>>>>>

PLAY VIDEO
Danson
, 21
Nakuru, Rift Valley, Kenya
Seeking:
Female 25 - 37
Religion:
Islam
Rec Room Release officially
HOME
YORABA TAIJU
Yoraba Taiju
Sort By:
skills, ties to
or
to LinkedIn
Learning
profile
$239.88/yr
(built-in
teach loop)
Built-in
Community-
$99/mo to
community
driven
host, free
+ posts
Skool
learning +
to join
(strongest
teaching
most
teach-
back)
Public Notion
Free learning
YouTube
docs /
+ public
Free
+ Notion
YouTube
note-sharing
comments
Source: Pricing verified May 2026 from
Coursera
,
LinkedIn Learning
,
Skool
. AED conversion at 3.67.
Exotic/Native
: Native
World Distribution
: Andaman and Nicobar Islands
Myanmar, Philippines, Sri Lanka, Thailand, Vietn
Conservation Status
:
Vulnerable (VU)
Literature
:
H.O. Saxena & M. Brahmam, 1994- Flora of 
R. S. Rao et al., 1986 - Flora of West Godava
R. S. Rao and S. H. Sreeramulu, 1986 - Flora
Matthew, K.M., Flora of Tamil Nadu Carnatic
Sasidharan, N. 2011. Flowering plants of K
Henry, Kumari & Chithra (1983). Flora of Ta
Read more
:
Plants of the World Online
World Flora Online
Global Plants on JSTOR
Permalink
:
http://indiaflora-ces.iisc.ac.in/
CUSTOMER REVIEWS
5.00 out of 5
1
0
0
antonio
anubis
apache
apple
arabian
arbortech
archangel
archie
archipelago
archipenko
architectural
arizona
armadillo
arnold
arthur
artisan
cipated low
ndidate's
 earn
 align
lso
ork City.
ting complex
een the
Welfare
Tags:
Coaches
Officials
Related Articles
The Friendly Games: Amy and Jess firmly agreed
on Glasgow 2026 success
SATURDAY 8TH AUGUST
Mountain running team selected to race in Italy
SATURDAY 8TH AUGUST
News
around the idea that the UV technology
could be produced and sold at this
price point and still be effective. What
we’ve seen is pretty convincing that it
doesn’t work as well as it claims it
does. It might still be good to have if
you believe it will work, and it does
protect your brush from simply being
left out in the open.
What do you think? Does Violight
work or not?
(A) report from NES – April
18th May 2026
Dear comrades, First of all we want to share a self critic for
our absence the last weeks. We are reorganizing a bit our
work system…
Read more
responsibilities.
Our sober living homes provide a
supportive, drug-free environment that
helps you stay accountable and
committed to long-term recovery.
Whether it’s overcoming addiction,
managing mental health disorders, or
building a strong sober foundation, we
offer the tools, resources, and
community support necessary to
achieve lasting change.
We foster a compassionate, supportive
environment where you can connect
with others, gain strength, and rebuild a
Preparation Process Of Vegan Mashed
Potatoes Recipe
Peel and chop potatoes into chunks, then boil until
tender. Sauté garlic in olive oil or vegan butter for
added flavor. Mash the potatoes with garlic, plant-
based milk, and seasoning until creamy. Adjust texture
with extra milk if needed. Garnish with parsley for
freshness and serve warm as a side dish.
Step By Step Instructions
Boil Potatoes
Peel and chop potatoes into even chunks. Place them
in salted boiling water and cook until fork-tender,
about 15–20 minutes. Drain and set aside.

<<<<<

(PROMPT) Using the records above, set down exactly the lines from the one with "architectural" through the one with "around the idea that the UV technology", inclusive, and nothing more.

(OUTPUT FOR THIS EXERCISE)
architectural
arizona
armadillo
arnold
arthur
artisan
cipated low
ndidate's
 earn
 align
lso
ork City.
ting complex
een the
Welfare
Tags:
Coaches
Officials
Related Articles
The Friendly Games: Amy and Jess firmly agreed
on Glasgow 2026 success
SATURDAY 8TH AUGUST
Mountain running team selected to race in Italy
SATURDAY 8TH AUGUST
News
around the idea that the UV technology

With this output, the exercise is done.